I didn’t sleep well, my thoughts racing uneasily, flitting between wondering what Black was up to, wondering if I could prevent Riddle from trying to stay at Spinner’s End, and wondering when Lucius would join his father and grandfather in the catacombs of the manor. I knew Ethel was right though; the house felt wrong, and looking back I can see that that most of the horrors had happened while we were there. I took the accursed Mark at the manor; I, and of course Lucius, had been victims of Riddle’s abuse there; Abraxas had died that awful night when I had almost been hanged for a crime I hadn’t committed; and, of course, that thought brought thoughts of Lucius’s own downfall hard on its heels, and I found myself reliving the nightmare of his final days, and berating myself for being so wrapped up in myself that I had failed to see what had happened to him.

And yet, we had found Lucretia at the manor, and Lucius had finally succumbed to Narcissa there too. The bad outweighed the good though, and I found myself longing for morning and our return to Spinner’s End.

*****

I had been along to Narcissa’s rooms, and found her awake and as calm as Ethel had promised, as Lucretia helped her to bathe Draco. I was the first person down to breakfast, apart from Ethel, of course. The Daily Prophet had already arrived by the time I sat at the kitchen table.

‘Did Black come back last night?’ I asked her absently, as I unfolded the paper and froze as the headline jumped out at me:

“Orion Black Murdered”.

It is with great regret and deep shock that the Daily Prophet has to announce to its readerships the untimely and brutal murder of Orion Black.

Orion Black, 47, the younger brother our esteemed Minister of Magic, Cygnus Black, was found brutally murdered in a lane in Knockturn Alley. We have been led to believe that Mr Black was probably murdered elsewhere, and his body was then taken there in an attempt to sully the family name.

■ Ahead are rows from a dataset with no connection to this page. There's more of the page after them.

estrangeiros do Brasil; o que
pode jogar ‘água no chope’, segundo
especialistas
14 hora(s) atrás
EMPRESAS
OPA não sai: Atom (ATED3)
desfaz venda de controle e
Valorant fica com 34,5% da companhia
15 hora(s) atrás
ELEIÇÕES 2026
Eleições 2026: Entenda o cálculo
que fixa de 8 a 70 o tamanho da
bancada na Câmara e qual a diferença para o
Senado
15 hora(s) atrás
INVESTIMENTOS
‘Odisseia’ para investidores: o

Orion Black is survived by his beloved wife, Walburga, nee Black, and his sons, Regulus and Sirius.

Regulus Black, who has appointed himself as spokesman for the family, has asked that the family is given privacy to grieve the heinous act that has robbed them of a husband and father.

When asked by our reporter why he, and not his elder brother Sirius, was spokesman, Regulus Black replied, ‘Sirius has not been a member of this family for quite some time.’

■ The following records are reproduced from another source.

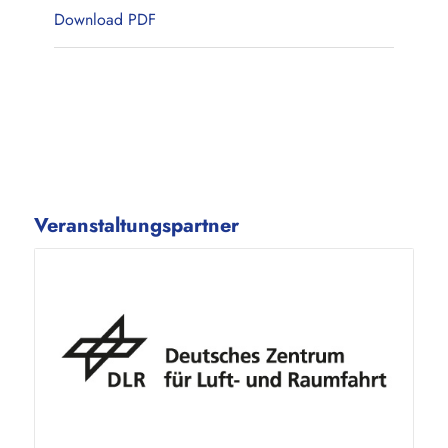
Download PDF
Veranstaltungspartner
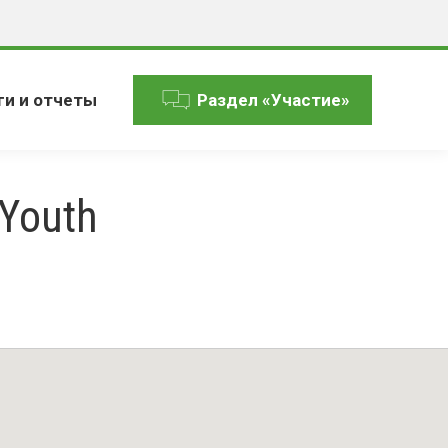
ги и отчеты
Раздел «Участие»
 Youth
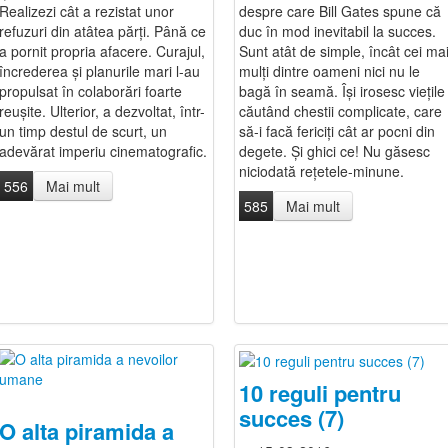
Realizezi cât a rezistat unor
despre care Bill Gates spune că
refuzuri din atâtea părți. Până ce
duc în mod inevitabil la succes.
a pornit propria afacere. Curajul,
Sunt atât de simple, încât cei ma
încrederea și planurile mari l-au
mulți dintre oameni nici nu le
propulsat în colaborări foarte
bagă în seamă. Își irosesc viețile
reușite. Ulterior, a dezvoltat, într-
căutând chestii complicate, care
un timp destul de scurt, un
să-i facă fericiți cât ar pocni din
adevărat imperiu cinematografic.
degete. Și ghici ce! Nu găsesc
niciodată rețetele-minune.
556
Mai mult
585
Mai mult
10 reguli pentru
succes (7)
O alta piramida a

Whilst it is not this paper’s place to speculate on the fact that Sirius Black has had several brushes with authority over the last few weeks, it was interesting that he could not be found to offer his own comments on his relationship with his family, or his whereabouts at the time of Orion Black’s death.


I looked up slowly, realising only then that Black was reading the report over my shoulder.

‘When I get hanged, as is likely, I intend to be hanged for much more than one Black,’ he said, sticking a cigarette in his mouth, and looking expectantly at Ethel, as though the only important item on his agenda for that day was breakfast.